Problem details: From the line containing "first reported case" down to the line containing "further improve precision" in the records below, reproduce every line exactly, ends included, and omit all others.

---------- Supplied data ----------

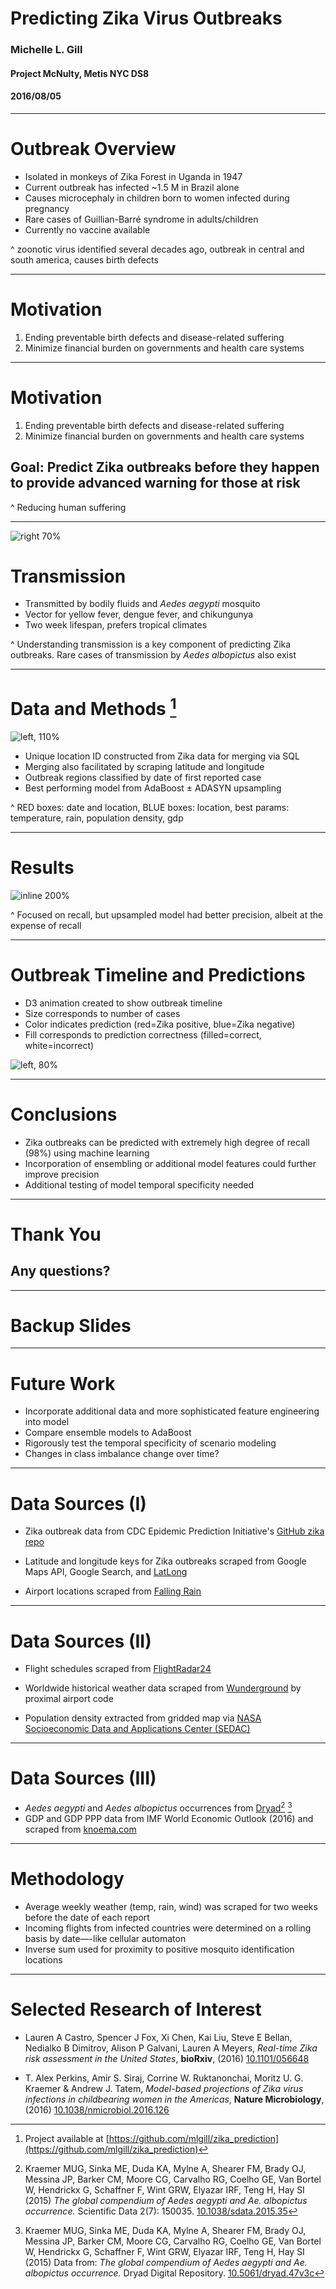 # Predicting Zika Virus Outbreaks
### Michelle L. Gill
#### Project McNulty, Metis NYC DS8
#### 2016/08/05  

---

# Outbreak Overview

* Isolated in monkeys of Zika Forest in Uganda in 1947
* Current outbreak has infected ~1.5 M in Brazil alone
* Causes microcephaly in children born to women infected during pregnancy
* Rare cases of Guillian-Barré syndrome in adults/children
* Currently no vaccine available

^ zoonotic virus identified several decades ago, outbreak in central and south america, causes birth defects

---

# Motivation

1. Ending preventable birth defects and disease-related suffering
2. Minimize financial burden on governments and health care systems


---

# Motivation

1. Ending preventable birth defects and disease-related suffering
2. Minimize financial burden on governments and health care systems

## **Goal: Predict Zika outbreaks before they happen to provide advanced warning for those at risk**

^ Reducing human suffering

---

![right 70%](aedes-aegypti.jpg)

# Transmission

* Transmitted by bodily fluids and *Aedes aegypti* mosquito
* Vector for yellow fever, dengue fever, and chikungunya
* Two week lifespan, prefers tropical climates

^ Understanding transmission is a key component of predicting Zika outbreaks. Rare cases of transmission by *Aedes albopictus* also exist

---

# Data and Methods [^1]

![left, 110%](data_sources.png)

* Unique location ID constructed from Zika data for merging via SQL
* Merging also facilitated by scraping latitude and longitude 
* Outbreak regions classified by date of first reported case
* Best performing model from AdaBoost ± ADASYN upsampling


[^1]: Project available at [https://github.com/mlgill/zika_prediction](https://github.com/mlgill/zika_prediction)

^ RED boxes: date and location, BLUE boxes: location, best params: temperature, rain, population density, gdp

---

# Results

![inline 200%](model_stats.png)

^ Focused on recall, but upsampled model had better precision, albeit at the expense of recall

---

# Outbreak Timeline and Predictions

* D3 animation created to show outbreak timeline
* Size corresponds to number of cases
* Color indicates prediction (red=Zika positive, blue=Zika negative)
* Fill corresponds to prediction correctness (filled=correct, white=incorrect)

<!-- Uncomment this line to show PNG still in Deckset instead of movie -->
![left, 80%](d3_visualization.png)

<!-- Uncomment this line to show movie in Deckset instead of PNG still -->
<!-- ![left, 70%](d3_visualization.mp4) -->

---

# Conclusions

* Zika outbreaks can be predicted with extremely high degree of recall (98%) using machine learning
* Incorporation of ensembling or additional model features could further improve precision
* Additional testing of model temporal specificity needed

---

# Thank You

## Any questions?

---

# Backup Slides

---

# Future Work

* Incorporate additional data and more sophisticated feature engineering into model
* Compare ensemble models to AdaBoost
* Rigorously test the temporal specificity of scenario modeling
* Changes in class imbalance change over time?


---

# Data Sources (I)

* Zika outbreak data from CDC Epidemic Prediction Initiative's [GitHub zika repo](https://github.com/cdcepi/zika)

* Latitude and longitude keys for Zika outbreaks scraped from Google Maps API, Google Search, and [LatLong](https://www.latlong.net)

* Airport locations scraped from [Falling Rain](http://fallingrain.com)

---

# Data Sources (II)

* Flight schedules scraped from [FlightRadar24](https://www.flightradar24.com)

* Worldwide historical weather data scraped from [Wunderground](https://www.wunderground.com) by proximal airport code

* Population density extracted from gridded map via [NASA Socioeconomic Data and Applications Center (SEDAC)](http://sedac.ciesin.columbia.edu/data/set/gpw-v4-population-density)

---

# Data Sources (III)

* *Aedes aegypti* and *Aedes albopictus* occurrences from [Dryad](http://dx.doi.org/10.5061/dryad.47v3c/1)[^2] [^3]
* GDP and GDP PPP data from IMF World Economic Outlook (2016) and scraped from [knoema.com](https://knoema.com)

[^2]: Kraemer MUG, Sinka ME, Duda KA, Mylne A, Shearer FM, Brady OJ, Messina JP, Barker CM, Moore CG, Carvalho RG, Coelho GE, Van Bortel W, Hendrickx G, Schaffner F, Wint GRW, Elyazar IRF, Teng H, Hay SI (2015) *The global compendium of Aedes aegypti and Ae. albopictus occurrence.* Scientific Data 2(7): 150035. [10.1038/sdata.2015.35](http://dx.doi.org/10.1038/sdata.2015.35)

[^3]: Kraemer MUG, Sinka ME, Duda KA, Mylne A, Shearer FM, Brady OJ, Messina JP, Barker CM, Moore CG, Carvalho RG, Coelho GE, Van Bortel W, Hendrickx G, Schaffner F, Wint GRW, Elyazar IRF, Teng H, Hay SI (2015) Data from: *The global compendium of Aedes aegypti and Ae. albopictus occurrence.* Dryad Digital Repository. [10.5061/dryad.47v3c](http://dx.doi.org/10.5061/dryad.47v3c)

---

# Methodology

* Average weekly weather (temp, rain, wind) was scraped for two weeks before the date of each report
* Incoming flights from infected countries were determined on a rolling basis by date—-like cellular automaton
* Inverse sum used for proximity to positive mosquito identification locations

---

# Selected Research of Interest

* Lauren A Castro, Spencer J Fox, Xi Chen, Kai Liu, Steve E Bellan, Nedialko B Dimitrov, Alison P Galvani, Lauren A Meyers, *Real-time Zika risk assessment in the United States*, **bioRxiv**, (2016) [10.1101/056648](http://dx.doi.org/10.1101/056648)

* T. Alex Perkins, Amir S. Siraj, Corrine W. Ruktanonchai, Moritz U. G. Kraemer & Andrew J. Tatem, *Model-based projections of Zika virus infections in childbearing women in the Americas*, **Nature Microbiology**, (2016) [10.1038/nmicrobiol.2016.126](10.1038/nmicrobiol.2016.126)

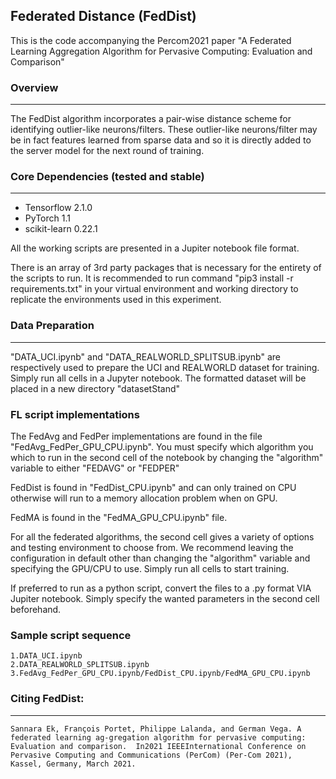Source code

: 
## Federated Distance (FedDist)
This is the code accompanying the Percom2021 paper "A Federated Learning Aggregation Algorithm for Pervasive Computing: Evaluation and Comparison"

### Overview
---
The FedDist algorithm incorporates a pair-wise distance scheme for identifying outlier-like neurons/filters.  These outlier-like neurons/filter may be in fact features learned from sparse data and so it is directly added to the server model for the next round of training.

### Core Dependencies (tested and stable)
---
* Tensorflow 2.1.0
* PyTorch 1.1
* scikit-learn 0.22.1

All the working scripts are presented in a Jupiter notebook file format.

There is an array of 3rd party packages that is necessary for the entirety of the scripts to run. It is recommended to run command "pip3 install -r requirements.txt" in your virtual environment and working directory to replicate the environments used in this experiment.

### Data Preparation
---
"DATA_UCI.ipynb" and "DATA_REALWORLD_SPLITSUB.ipynb" are respectively used to prepare the UCI and REALWORLD dataset for training. Simply run all cells in a Jupyter notebook. The formatted dataset will be placed in a new directory "datasetStand"

### FL script implementations

The FedAvg and FedPer implementations are found in the file "FedAvg_FedPer_GPU_CPU.ipynb". You must specify which algorithm you which to run in the second cell of the notebook by changing the "algorithm" variable to either "FEDAVG" or "FEDPER"

FedDist is found in "FedDist_CPU.ipynb" and can only trained on CPU otherwise will run to a memory allocation problem when on GPU.


FedMA is found in the "FedMA_GPU_CPU.ipynb" file.

For all the federated algorithms, the second cell gives a variety of options and testing environment to choose from. We recommend leaving the configuration in default other than changing the "algorithm" variable and specifying the GPU/CPU to use. Simply run all cells to start training. 

If preferred to run as a python script, convert the files to a .py format VIA Jupiter notebook. Simply specify the wanted parameters in the second cell beforehand.

### Sample script sequence
```
1.DATA_UCI.ipynb
2.DATA_REALWORLD_SPLITSUB.ipynb
3.FedAvg_FedPer_GPU_CPU.ipynb/FedDist_CPU.ipynb/FedMA_GPU_CPU.ipynb

```
### Citing FedDist:
---
```
Sannara Ek, François Portet, Philippe Lalanda, and German Vega. A federated learning ag-gregation algorithm for pervasive computing:  Evaluation and comparison.  In2021 IEEEInternational Conference on Pervasive Computing and Communications (PerCom) (Per-Com 2021), Kassel, Germany, March 2021.
```

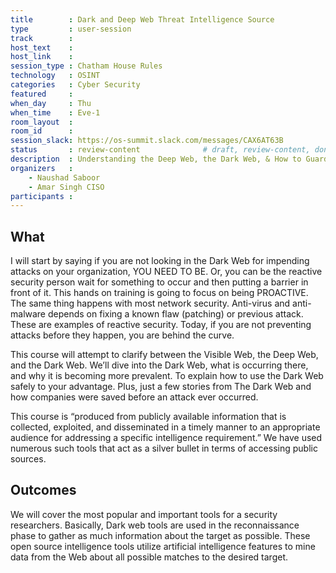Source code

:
 ```yaml
---
title        : Dark and Deep Web Threat Intelligence Source
type         : user-session
track        :
host_text    :
host_link    :
session_type : Chatham House Rules
technology   : OSINT
categories   : Cyber Security
featured     :
when_day     : Thu
when_time    : Eve-1
room_layout  :
room_id      :
session_slack: https://os-summit.slack.com/messages/CAX6AT63B
status       : review-content              # draft, review-content, done
description  : Understanding the Deep Web, the Dark Web, & How to Guard Your Network and Sharing knowledge on Dark and Deep web Open Source Intelligence
organizers   :
    - Naushad Saboor
    - Amar Singh CISO
participants :
---
```


## What
I will start by saying if you are not looking in the Dark Web for impending attacks on your organization, YOU NEED TO BE. Or, you can be the reactive security person wait for something to occur and then putting a barrier in front of it. This hands on training is going to focus on being PROACTIVE. The same thing happens with most network security. Anti-virus and anti-malware depends on fixing a known flaw (patching) or previous attack. These are examples of reactive security. Today, if you are not preventing attacks before they happen, you are behind the curve.

This course will attempt to clarify between the Visible Web, the Deep Web, and the Dark Web. We’ll dive into the Dark Web, what is occurring there, and why it is becoming more prevalent. To explain how to use the Dark Web safely to your advantage. Plus, just a few stories from The Dark Web and how companies were saved before an attack ever occurred.

This course is “produced from publicly available information that is collected, exploited, and disseminated in a timely manner to an appropriate audience for addressing a specific intelligence requirement.” We have used numerous such tools that act as a silver bullet in terms of accessing public sources.

## Outcomes 

We will cover the most popular and important tools for a security researchers. Basically, Dark web tools are used in the reconnaissance phase to gather as much information about the target as possible. These open source intelligence tools utilize artificial intelligence features to mine data from the Web about all possible matches to the desired target.

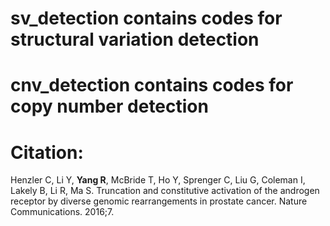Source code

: # sv_detection contains codes for structural variation detection
# cnv_detection contains codes for copy number detection
# Citation:
Henzler C, Li Y, **Yang R**, McBride T, Ho Y, Sprenger C, Liu G, Coleman I, Lakely B, Li R, Ma S. Truncation and constitutive activation of the androgen receptor by diverse genomic rearrangements in prostate cancer. Nature Communications. 2016;7.

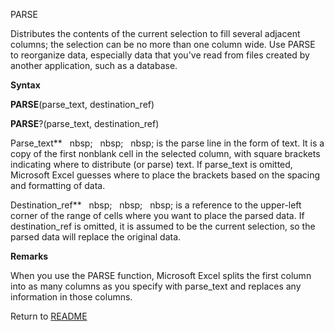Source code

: PARSE

Distributes the contents of the current selection to fill several
adjacent columns; the selection can be no more than one column wide. Use
PARSE to reorganize data, especially data that you've read from files
created by another application, such as a database.

**Syntax**

**PARSE**(parse\_text, destination\_ref)

**PARSE**?(parse\_text, destination\_ref)

Parse\_text**&nbsp;&nbsp;&nbsp;nbsp;&nbsp;&nbsp;&nbsp;nbsp;&nbsp;&nbsp;&nbsp;nbsp;&nbsp;is the parse line in the form of
text. It is a copy of the first nonblank cell in the selected column,
with square brackets indicating where to distribute (or parse) text. If
parse\_text is omitted, Microsoft Excel guesses where to place the
brackets based on the spacing and formatting of data.

Destination\_ref**&nbsp;&nbsp;&nbsp;nbsp;&nbsp;&nbsp;&nbsp;nbsp;&nbsp;&nbsp;&nbsp;nbsp;&nbsp;is a reference to the upper-left
corner of the range of cells where you want to place the parsed data. If
destination\_ref is omitted, it is assumed to be the current selection,
so the parsed data will replace the original data.

**Remarks**

When you use the PARSE function, Microsoft Excel splits the first column
into as many columns as you specify with parse\_text and replaces any
information in those columns.



Return to [README](README.md)

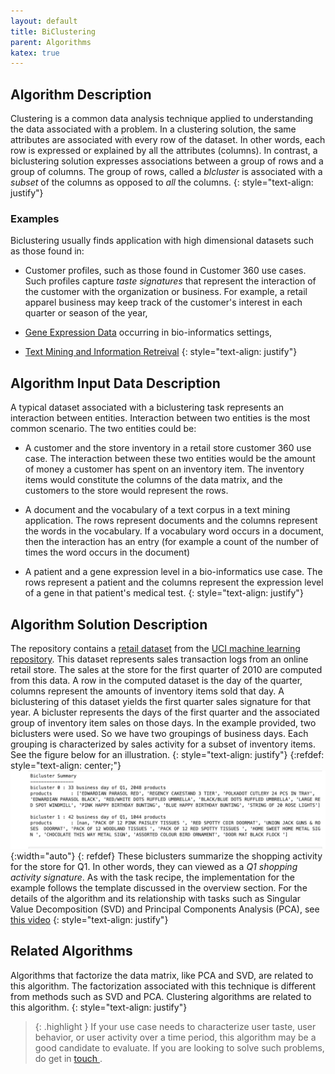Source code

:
 ```yaml
---
layout: default
title: BiClustering
parent: Algorithms
katex: true
---
```

## Algorithm Description
Clustering is a common data analysis technique applied to understanding the data associated with a problem. In a clustering solution, the same attributes are associated with every row of the dataset. In other words, each row is expressed or explained by all the attributes (columns). In contrast, a biclustering solution expresses associations between a group of rows and a group of columns. The group of rows, called a _blcluster_ is associated with a _subset_ of the columns as opposed to _all_ the columns.
{: style="text-align: justify"} 
### Examples
Biclustering usually finds application with high dimensional datasets such as those found in:
* Customer profiles, such as those found in Customer 360 use cases. Such profiles capture _taste signatures_ that represent the interaction of the customer with the organization or business. For example, a retail apparel business may keep track of the customer's interest in each quarter or season of the year,

* [Gene Expression Data](https://academic.oup.com/bib/article/20/4/1450/4911545) occurring in bio-informatics settings,

* [Text Mining and Information Retreival](https://scikit-learn.org/stable/auto_examples/bicluster/plot_bicluster_newsgroups.html)
{: style="text-align: justify"} 


## Algorithm Input Data Description
A typical dataset associated with a biclustering task represents an interaction between entities. Interaction between two entities is the most common scenario. The two entities could be:

* A customer and the store inventory in a retail store customer 360 use case. The interaction between these two entities would be the amount of money a customer has spent on an inventory item. The inventory items would constitute the columns of the data matrix, and the customers to the store would represent the rows.

* A document and the vocabulary of a text corpus in a text mining application. The rows represent documents and the columns represent the words in the vocabulary. If a vocabulary word occurs in a document, then the interaction has an entry (for example a count of the number of times the word occurs in the document)

* A patient and a gene expression level in a bio-informatics use case. The rows represent a patient and the columns represent the expression level of a gene in that patient's medical test.
 {: style="text-align: justify"} 


## Algorithm Solution Description
The repository contains a [retail dataset](https://archive.ics.uci.edu/dataset/502/online+retail+ii) from the [UCI machine learning repository](https://archive.ics.uci.edu/). This dataset represents sales transaction logs from an online retail store. The sales at the store for the first quarter of 2010 are computed from this data. A row in the computed dataset is the day of the quarter, columns represent the amounts of inventory items sold that day. A biclustering of this dataset yields the first quarter sales signature for that year. A bicluster represents the days of the first quarter and the associated group of inventory item sales on those days. In the example provided, two biclusters were used. So we have two groupings of business days. Each grouping is characterized by sales activity for a subset of inventory items. See the figure below for an illustration.
{: style="text-align: justify"}
{:refdef: style="text-align: center;"}
![Biclusters on Shopping Days of Q1 2010](../../assets/images/biclusters_algorithmic_description.png){:width="auto"}
{: refdef}
These biclusters summarize the shopping activity for the store for Q1. In other words, they can viewed as a _Q1 shopping activity signature_. As with the task recipe, the implementation for the example follows the template discussed in the overview section. For the details of the algorithm and its relationship with tasks such as Singular Value Decomposition (SVD) and Principal Components Analysis (PCA), see [this video](https://www.youtube.com/watch?v=mnDC6hWWbwY&t=311s)
{: style="text-align: justify"} 


## Related Algorithms
Algorithms that factorize the data matrix, like PCA and SVD, are related to this algorithm. The factorization associated with this technique is different from methods such as SVD and PCA. Clustering algorithms are related to this algorithm.
 {: style="text-align: justify"} 

> {: .highlight }
If your use case needs to characterize user taste, user behavior, or user activity over a time period, this algorithm may be a good candidate to evaluate. If you are looking to solve such problems, do get in <a href="https://calendly.com/rajiv-sambasivan/30min"> touch </a>.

----------

Solution:
* Outbreak regions classified by date of first reported case
* Best performing model from AdaBoost ± ADASYN upsampling


[^1]: Project available at [https://github.com/mlgill/zika_prediction](https://github.com/mlgill/zika_prediction)

^ RED boxes: date and location, BLUE boxes: location, best params: temperature, rain, population density, gdp

---

# Results

![inline 200%](model_stats.png)

^ Focused on recall, but upsampled model had better precision, albeit at the expense of recall

---

# Outbreak Timeline and Predictions

* D3 animation created to show outbreak timeline
* Size corresponds to number of cases
* Color indicates prediction (red=Zika positive, blue=Zika negative)
* Fill corresponds to prediction correctness (filled=correct, white=incorrect)

<!-- Uncomment this line to show PNG still in Deckset instead of movie -->
![left, 80%](d3_visualization.png)

<!-- Uncomment this line to show movie in Deckset instead of PNG still -->
<!-- ![left, 70%](d3_visualization.mp4) -->

---

# Conclusions

* Zika outbreaks can be predicted with extremely high degree of recall (98%) using machine learning
* Incorporation of ensembling or additional model features could further improve precision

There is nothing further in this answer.